# Bacon wrapped tenderloin



## missourismoker (Dec 26, 2021)

Son got his first deer this year and so far it has been excellent.  Did a bacon wrapped tenderloin last night.  Every bit as good as the filet I cooked for my wife.  Slowly working on her resistance to deer meat…ha ha.


----------



## bauchjw (Dec 26, 2021)

Wow, that looks perfect! If you’re going to get someone to eat venison, I don’t think there is a better way! Congrats on your sons first deer!


----------



## missourismoker (Dec 26, 2021)

Thank you sir!


----------



## smokerjim (Dec 26, 2021)

Looks excellant


----------



## JLeonard (Dec 26, 2021)

Nothing like a little bacon wrapped free range all organic meat. Thats looks excellent. 
Jim


----------



## Colin1230 (Dec 26, 2021)

Great looking cook! And congrats to your son.


----------



## WaterinHoleBrew (Dec 26, 2021)

Wow, phenomenal job on that venison… cooked to perfection!  

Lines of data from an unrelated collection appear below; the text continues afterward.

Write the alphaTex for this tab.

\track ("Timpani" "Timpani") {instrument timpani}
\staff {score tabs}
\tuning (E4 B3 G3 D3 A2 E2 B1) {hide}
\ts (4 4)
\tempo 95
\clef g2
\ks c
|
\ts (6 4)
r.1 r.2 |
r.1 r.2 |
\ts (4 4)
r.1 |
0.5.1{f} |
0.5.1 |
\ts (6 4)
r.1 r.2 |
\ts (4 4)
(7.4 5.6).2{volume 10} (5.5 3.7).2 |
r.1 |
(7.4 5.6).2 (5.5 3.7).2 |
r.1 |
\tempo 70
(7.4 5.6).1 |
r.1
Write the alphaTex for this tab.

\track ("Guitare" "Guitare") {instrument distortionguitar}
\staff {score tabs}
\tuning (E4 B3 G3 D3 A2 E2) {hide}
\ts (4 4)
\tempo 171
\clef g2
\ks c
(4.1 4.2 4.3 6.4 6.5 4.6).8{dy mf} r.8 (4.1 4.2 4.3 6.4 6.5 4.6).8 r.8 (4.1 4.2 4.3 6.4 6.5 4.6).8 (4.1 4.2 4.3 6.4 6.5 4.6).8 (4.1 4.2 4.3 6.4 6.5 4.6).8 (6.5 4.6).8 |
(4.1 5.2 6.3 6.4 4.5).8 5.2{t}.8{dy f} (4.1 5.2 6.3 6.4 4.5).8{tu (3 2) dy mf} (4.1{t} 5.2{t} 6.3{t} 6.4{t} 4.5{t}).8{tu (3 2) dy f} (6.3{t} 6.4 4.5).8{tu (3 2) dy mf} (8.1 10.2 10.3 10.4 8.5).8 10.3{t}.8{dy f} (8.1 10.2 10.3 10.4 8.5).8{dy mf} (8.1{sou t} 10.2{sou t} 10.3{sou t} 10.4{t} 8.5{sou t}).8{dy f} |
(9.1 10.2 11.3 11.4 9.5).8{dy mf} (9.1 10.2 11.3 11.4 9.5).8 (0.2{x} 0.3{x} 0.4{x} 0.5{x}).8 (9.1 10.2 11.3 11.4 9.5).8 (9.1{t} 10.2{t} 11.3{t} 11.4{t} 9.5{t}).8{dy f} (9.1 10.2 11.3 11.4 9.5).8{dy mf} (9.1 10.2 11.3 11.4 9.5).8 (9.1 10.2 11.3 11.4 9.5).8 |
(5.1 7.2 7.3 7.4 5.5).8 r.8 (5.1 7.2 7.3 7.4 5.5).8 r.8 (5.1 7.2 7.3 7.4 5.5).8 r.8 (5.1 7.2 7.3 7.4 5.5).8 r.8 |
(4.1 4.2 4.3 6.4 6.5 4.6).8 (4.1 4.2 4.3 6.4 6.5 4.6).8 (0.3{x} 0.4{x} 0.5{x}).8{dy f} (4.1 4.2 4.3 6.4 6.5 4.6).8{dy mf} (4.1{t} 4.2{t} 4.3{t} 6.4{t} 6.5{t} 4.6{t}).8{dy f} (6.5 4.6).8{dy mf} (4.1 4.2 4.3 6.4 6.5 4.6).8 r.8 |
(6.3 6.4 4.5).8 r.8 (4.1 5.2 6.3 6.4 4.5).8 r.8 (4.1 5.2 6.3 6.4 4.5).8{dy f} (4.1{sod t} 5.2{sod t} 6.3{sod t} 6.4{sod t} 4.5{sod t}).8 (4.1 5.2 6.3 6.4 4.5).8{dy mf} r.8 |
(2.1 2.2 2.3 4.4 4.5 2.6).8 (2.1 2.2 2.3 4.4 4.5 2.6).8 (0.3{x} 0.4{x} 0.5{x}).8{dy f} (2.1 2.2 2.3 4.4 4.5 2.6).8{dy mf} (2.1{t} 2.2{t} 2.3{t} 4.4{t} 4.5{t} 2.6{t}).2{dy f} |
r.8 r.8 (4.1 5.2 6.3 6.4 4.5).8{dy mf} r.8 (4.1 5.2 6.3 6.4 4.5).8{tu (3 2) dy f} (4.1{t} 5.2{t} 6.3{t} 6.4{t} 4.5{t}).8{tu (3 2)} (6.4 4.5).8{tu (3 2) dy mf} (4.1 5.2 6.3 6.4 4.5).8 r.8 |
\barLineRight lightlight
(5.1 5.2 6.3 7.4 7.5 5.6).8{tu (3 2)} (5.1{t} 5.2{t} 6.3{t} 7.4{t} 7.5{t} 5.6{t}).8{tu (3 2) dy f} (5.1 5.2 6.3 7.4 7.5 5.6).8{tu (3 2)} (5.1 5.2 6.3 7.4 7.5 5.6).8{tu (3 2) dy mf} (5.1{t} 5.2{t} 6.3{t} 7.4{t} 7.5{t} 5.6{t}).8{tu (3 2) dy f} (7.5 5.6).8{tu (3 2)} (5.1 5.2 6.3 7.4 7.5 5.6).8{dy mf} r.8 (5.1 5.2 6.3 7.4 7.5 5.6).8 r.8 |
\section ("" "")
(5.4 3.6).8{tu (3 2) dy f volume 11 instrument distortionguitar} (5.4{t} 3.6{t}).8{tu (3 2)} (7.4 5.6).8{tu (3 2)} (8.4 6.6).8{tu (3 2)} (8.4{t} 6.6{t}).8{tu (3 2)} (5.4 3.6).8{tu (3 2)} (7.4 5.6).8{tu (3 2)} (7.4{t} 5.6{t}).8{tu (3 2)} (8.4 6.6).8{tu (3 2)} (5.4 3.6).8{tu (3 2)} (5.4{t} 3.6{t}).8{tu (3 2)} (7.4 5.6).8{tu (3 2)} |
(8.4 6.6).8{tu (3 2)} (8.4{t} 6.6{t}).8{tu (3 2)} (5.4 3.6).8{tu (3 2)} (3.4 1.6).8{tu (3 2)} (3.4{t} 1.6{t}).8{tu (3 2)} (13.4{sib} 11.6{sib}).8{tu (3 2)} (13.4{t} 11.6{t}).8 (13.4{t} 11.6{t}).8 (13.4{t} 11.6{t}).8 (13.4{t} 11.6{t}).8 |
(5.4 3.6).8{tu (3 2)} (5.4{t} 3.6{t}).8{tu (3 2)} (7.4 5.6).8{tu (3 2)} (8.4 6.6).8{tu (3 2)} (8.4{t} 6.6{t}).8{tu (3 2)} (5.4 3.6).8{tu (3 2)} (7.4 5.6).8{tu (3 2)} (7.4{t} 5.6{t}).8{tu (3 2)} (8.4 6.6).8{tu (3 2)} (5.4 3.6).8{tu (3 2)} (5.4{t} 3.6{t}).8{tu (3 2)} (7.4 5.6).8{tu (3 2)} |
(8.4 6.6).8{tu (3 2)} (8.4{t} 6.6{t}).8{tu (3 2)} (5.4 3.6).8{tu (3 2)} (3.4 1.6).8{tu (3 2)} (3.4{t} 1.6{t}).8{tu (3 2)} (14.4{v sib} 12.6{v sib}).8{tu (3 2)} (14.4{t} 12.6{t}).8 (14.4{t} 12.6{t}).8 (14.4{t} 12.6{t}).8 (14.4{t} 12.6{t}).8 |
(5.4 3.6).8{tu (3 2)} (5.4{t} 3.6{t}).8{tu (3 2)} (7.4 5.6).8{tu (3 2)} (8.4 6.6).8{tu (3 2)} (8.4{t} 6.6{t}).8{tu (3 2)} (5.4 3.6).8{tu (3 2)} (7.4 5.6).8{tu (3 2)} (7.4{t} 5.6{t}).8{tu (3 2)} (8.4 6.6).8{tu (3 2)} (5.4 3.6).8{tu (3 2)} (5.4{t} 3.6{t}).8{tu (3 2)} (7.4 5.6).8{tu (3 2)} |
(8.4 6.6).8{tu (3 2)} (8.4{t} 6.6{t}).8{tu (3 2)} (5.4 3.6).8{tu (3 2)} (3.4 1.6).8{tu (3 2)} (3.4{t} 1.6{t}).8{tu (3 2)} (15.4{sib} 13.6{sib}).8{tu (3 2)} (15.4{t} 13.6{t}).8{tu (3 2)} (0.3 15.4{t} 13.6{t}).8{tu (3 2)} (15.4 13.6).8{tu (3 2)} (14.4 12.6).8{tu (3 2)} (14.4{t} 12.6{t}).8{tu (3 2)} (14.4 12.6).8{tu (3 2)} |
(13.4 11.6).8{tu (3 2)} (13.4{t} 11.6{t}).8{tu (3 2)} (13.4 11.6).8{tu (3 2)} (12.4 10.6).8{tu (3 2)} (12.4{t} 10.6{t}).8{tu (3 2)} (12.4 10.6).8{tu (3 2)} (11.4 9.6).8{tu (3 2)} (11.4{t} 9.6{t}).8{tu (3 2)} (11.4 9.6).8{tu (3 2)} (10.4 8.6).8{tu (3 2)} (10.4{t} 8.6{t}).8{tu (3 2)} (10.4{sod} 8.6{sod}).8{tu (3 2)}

Also, congrats to your son… that is awesome!


----------



## missourismoker (Dec 26, 2021)

Thanks guys!

this was my first cook with venison tenderloin.  I just smoked it until about 130 IT and then went direct flame for 30 sec or so per side to make the bacon crispy.  Curious to see what the preferred method you guys use for venison.  I was paranoid about drying it out so I felt like I could control that better this way.


----------